Records shown section start

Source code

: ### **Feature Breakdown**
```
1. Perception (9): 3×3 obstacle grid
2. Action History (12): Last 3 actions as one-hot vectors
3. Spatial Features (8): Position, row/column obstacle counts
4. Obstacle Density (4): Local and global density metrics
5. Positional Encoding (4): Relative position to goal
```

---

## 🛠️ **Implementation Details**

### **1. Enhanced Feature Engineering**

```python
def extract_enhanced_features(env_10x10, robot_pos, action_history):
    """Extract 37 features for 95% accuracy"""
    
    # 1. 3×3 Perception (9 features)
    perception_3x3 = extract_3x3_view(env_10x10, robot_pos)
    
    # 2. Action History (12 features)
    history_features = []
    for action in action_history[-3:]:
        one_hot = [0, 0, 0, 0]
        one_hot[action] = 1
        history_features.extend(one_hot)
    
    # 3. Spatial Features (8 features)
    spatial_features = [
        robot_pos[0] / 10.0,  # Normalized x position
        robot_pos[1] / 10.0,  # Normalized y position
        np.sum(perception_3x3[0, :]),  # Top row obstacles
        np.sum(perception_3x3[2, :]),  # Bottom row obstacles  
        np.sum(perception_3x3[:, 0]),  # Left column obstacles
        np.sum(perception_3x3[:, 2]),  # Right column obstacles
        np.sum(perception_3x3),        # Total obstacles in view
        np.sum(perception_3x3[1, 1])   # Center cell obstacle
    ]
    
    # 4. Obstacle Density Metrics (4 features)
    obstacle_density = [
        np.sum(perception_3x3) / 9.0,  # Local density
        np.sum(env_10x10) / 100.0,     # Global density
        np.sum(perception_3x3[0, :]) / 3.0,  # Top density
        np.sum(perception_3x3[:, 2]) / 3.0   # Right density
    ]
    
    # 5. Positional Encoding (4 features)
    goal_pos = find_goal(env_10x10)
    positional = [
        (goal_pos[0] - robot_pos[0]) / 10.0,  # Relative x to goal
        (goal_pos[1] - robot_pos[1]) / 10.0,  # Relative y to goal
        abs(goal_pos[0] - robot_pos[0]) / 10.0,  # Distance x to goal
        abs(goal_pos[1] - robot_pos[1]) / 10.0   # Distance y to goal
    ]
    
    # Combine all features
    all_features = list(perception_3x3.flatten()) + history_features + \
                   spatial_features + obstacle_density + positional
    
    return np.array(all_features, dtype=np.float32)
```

Records shown section end

Problem to solve
Each entry above, in full, should be output exactly as it reads.

Final answer
Source code

: ### **Feature Breakdown**
```
1. Perception (9): 3×3 obstacle grid
2. Action History (12): Last 3 actions as one-hot vectors
3. Spatial Features (8): Position, row/column obstacle counts
4. Obstacle Density (4): Local and global density metrics
5. Positional Encoding (4): Relative position to goal
```

---

## 🛠️ **Implementation Details**

### **1. Enhanced Feature Engineering**

```python
def extract_enhanced_features(env_10x10, robot_pos, action_history):
    """Extract 37 features for 95% accuracy"""
    
    # 1. 3×3 Perception (9 features)
    perception_3x3 = extract_3x3_view(env_10x10, robot_pos)
    
    # 2. Action History (12 features)
    history_features = []
    for action in action_history[-3:]:
        one_hot = [0, 0, 0, 0]
        one_hot[action] = 1
        history_features.extend(one_hot)
    
    # 3. Spatial Features (8 features)
    spatial_features = [
        robot_pos[0] / 10.0,  # Normalized x position
        robot_pos[1] / 10.0,  # Normalized y position
        np.sum(perception_3x3[0, :]),  # Top row obstacles
        np.sum(perception_3x3[2, :]),  # Bottom row obstacles  
        np.sum(perception_3x3[:, 0]),  # Left column obstacles
        np.sum(perception_3x3[:, 2]),  # Right column obstacles
        np.sum(perception_3x3),        # Total obstacles in view
        np.sum(perception_3x3[1, 1])   # Center cell obstacle
    ]
    
    # 4. Obstacle Density Metrics (4 features)
    obstacle_density = [
        np.sum(perception_3x3) / 9.0,  # Local density
        np.sum(env_10x10) / 100.0,     # Global density
        np.sum(perception_3x3[0, :]) / 3.0,  # Top density
        np.sum(perception_3x3[:, 2]) / 3.0   # Right density
    ]
    
    # 5. Positional Encoding (4 features)
    goal_pos = find_goal(env_10x10)
    positional = [
        (goal_pos[0] - robot_pos[0]) / 10.0,  # Relative x to goal
        (goal_pos[1] - robot_pos[1]) / 10.0,  # Relative y to goal
        abs(goal_pos[0] - robot_pos[0]) / 10.0,  # Distance x to goal
        abs(goal_pos[1] - robot_pos[1]) / 10.0   # Distance y to goal
    ]
    
    # Combine all features
    all_features = list(perception_3x3.flatten()) + history_features + \
                   spatial_features + obstacle_density + positional
    
    return np.array(all_features, dtype=np.float32)
```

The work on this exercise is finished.